= EXERCISE =
Output verbatim the part of the records that opens with the line containing "### Optimizations" and closes with the line containing "- Cyber-themed styling", both of those lines included.

= RECORDED INFORMATION =
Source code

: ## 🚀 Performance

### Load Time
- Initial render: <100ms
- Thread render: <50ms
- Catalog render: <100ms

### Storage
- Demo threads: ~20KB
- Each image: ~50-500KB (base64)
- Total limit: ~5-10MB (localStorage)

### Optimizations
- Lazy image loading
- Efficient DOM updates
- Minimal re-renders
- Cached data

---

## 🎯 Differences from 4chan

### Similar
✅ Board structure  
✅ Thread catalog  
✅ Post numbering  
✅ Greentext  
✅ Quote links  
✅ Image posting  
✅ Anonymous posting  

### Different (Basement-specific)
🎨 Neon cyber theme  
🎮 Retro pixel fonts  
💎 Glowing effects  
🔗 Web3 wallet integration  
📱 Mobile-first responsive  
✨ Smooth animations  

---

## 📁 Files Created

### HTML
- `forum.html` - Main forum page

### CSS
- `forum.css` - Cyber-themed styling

---

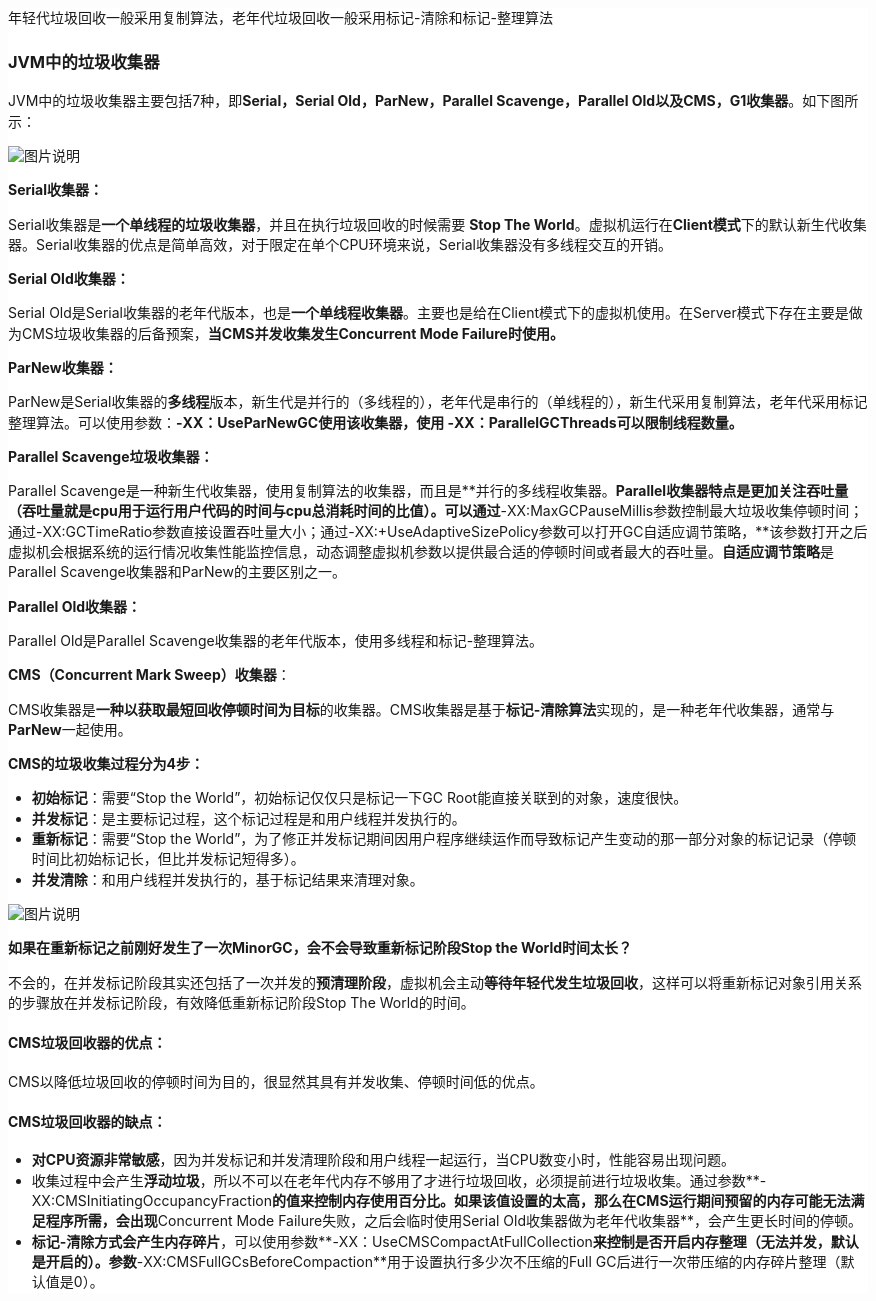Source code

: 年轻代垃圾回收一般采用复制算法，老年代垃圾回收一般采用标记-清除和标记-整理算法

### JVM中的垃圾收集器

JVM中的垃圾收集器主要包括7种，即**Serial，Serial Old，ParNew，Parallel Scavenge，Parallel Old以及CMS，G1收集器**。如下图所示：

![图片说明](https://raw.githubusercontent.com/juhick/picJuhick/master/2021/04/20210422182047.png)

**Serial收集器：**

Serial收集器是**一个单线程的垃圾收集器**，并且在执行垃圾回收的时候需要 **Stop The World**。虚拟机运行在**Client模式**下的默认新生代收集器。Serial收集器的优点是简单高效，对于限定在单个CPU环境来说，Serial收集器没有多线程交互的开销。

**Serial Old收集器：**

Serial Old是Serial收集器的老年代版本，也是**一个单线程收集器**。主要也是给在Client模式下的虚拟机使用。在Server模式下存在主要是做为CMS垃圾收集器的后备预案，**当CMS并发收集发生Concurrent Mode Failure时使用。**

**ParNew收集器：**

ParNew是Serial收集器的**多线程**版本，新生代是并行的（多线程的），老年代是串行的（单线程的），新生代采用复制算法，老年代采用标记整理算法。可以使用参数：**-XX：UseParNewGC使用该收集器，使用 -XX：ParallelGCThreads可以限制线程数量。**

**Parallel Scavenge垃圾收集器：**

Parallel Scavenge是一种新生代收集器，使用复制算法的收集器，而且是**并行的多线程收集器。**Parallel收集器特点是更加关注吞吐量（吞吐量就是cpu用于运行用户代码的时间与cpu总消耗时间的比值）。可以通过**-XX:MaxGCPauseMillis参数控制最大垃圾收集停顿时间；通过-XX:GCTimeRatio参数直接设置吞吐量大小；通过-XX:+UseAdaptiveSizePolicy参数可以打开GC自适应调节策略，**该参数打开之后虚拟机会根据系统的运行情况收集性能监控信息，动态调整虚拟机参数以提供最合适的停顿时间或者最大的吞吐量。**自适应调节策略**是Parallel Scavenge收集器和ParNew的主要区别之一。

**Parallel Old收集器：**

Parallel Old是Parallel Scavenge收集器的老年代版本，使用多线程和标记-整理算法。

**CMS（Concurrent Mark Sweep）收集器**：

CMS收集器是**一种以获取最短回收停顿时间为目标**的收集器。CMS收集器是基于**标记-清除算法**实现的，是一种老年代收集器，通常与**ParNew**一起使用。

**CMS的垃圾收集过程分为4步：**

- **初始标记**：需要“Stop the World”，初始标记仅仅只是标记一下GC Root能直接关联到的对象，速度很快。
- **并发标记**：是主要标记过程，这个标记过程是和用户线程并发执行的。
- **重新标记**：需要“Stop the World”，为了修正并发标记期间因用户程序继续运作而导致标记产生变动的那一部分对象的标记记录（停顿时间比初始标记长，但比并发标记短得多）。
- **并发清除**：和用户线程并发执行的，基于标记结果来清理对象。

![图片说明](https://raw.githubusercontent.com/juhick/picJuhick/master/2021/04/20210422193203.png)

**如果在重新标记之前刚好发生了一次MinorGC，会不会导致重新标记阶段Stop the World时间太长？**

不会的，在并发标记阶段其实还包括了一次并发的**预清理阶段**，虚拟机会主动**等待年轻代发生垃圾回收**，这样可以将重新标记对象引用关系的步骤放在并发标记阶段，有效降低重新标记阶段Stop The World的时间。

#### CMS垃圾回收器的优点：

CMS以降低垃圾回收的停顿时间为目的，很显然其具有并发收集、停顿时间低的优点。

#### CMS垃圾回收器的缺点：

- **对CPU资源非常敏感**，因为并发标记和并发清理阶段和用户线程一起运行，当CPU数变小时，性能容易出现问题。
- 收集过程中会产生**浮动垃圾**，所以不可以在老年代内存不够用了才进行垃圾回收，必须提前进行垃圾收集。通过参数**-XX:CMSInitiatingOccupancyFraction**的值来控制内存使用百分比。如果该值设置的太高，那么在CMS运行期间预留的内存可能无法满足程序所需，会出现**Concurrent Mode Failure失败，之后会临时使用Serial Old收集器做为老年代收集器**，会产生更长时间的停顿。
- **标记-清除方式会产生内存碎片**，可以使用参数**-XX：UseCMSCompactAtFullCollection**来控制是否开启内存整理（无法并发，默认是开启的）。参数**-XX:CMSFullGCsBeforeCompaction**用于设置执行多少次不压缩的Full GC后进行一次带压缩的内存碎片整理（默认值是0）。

= TASK SOLUTION =
### Optimizations
- Lazy image loading
- Efficient DOM updates
- Minimal re-renders
- Cached data

---

## 🎯 Differences from 4chan

### Similar
✅ Board structure  
✅ Thread catalog  
✅ Post numbering  
✅ Greentext  
✅ Quote links  
✅ Image posting  
✅ Anonymous posting  

### Different (Basement-specific)
🎨 Neon cyber theme  
🎮 Retro pixel fonts  
💎 Glowing effects  
🔗 Web3 wallet integration  
📱 Mobile-first responsive  
✨ Smooth animations  

---

## 📁 Files Created

### HTML
- `forum.html` - Main forum page

### CSS
- `forum.css` - Cyber-themed styling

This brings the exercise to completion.